— Record set —
************

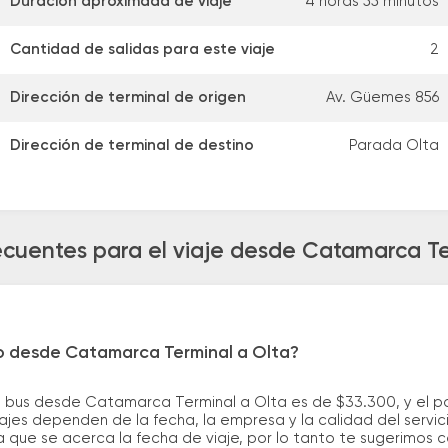
Duración aproximada de viaje
4 horas 55 minutos
Cantidad de salidas para este viaje
2
Dirección de terminal de origen
Av. Güemes 856
Dirección de terminal de destino
Parada Olta
ecuentes para el viaje desde Catamarca Te
ro desde Catamarca Terminal a Olta?
e bus desde Catamarca Terminal a Olta es de $33.300, y el 
ajes dependen de la fecha, la empresa y la calidad del servic
a que se acerca la fecha de viaje, por lo tanto te sugerimos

************

— Action item —
Only the pictures may be dropped when you copy the data above; everything else stays exact.

— Reply —
Duración aproximada de viaje
4 horas 55 minutos
Cantidad de salidas para este viaje
2
Dirección de terminal de origen
Av. Güemes 856
Dirección de terminal de destino
Parada Olta
ecuentes para el viaje desde Catamarca Te
ro desde Catamarca Terminal a Olta?
e bus desde Catamarca Terminal a Olta es de $33.300, y el 
ajes dependen de la fecha, la empresa y la calidad del servic
a que se acerca la fecha de viaje, por lo tanto te sugerimos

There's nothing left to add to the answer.